» **Collection entries**
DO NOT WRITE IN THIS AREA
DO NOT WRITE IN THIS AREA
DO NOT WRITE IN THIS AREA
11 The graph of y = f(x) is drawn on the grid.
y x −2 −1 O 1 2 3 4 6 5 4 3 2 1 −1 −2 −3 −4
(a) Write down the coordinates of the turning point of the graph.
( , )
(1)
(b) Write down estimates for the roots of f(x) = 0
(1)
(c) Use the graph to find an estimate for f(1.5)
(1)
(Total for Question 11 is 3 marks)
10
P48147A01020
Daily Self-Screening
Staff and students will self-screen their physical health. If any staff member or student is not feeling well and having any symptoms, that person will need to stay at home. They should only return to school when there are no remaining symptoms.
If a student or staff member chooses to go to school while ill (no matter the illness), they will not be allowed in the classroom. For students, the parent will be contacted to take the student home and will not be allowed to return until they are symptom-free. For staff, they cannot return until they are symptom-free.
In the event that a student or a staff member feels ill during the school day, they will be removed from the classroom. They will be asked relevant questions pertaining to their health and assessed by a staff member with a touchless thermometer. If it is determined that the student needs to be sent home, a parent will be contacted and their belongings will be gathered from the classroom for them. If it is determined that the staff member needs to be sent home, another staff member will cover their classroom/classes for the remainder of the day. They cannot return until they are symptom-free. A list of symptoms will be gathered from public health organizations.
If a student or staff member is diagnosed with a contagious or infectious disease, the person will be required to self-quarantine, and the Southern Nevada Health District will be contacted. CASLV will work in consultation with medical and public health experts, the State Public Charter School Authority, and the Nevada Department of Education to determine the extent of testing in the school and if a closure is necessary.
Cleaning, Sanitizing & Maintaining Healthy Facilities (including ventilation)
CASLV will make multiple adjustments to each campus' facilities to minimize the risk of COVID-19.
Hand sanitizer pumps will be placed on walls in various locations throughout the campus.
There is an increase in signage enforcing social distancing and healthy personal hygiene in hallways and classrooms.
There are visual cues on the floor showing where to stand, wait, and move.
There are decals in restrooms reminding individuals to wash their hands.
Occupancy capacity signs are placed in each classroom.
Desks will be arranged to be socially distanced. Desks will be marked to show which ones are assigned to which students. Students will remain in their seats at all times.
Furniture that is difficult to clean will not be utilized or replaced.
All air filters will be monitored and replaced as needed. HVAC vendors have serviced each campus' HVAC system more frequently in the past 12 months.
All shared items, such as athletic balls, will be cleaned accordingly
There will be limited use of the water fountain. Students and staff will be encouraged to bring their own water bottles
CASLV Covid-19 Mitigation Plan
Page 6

» **Assigned task**
Set down, from the entries above, exactly the lines from the one with "(Total for Question 11 is 3 marks)" up to and including the one with "If a student or staff member chooses", and no other lines.

» **Final answer**
(Total for Question 11 is 3 marks)
10
P48147A01020
Daily Self-Screening
Staff and students will self-screen their physical health. If any staff member or student is not feeling well and having any symptoms, that person will need to stay at home. They should only return to school when there are no remaining symptoms.
If a student or staff member chooses to go to school while ill (no matter the illness), they will not be allowed in the classroom. For students, the parent will be contacted to take the student home and will not be allowed to return until they are symptom-free. For staff, they cannot return until they are symptom-free.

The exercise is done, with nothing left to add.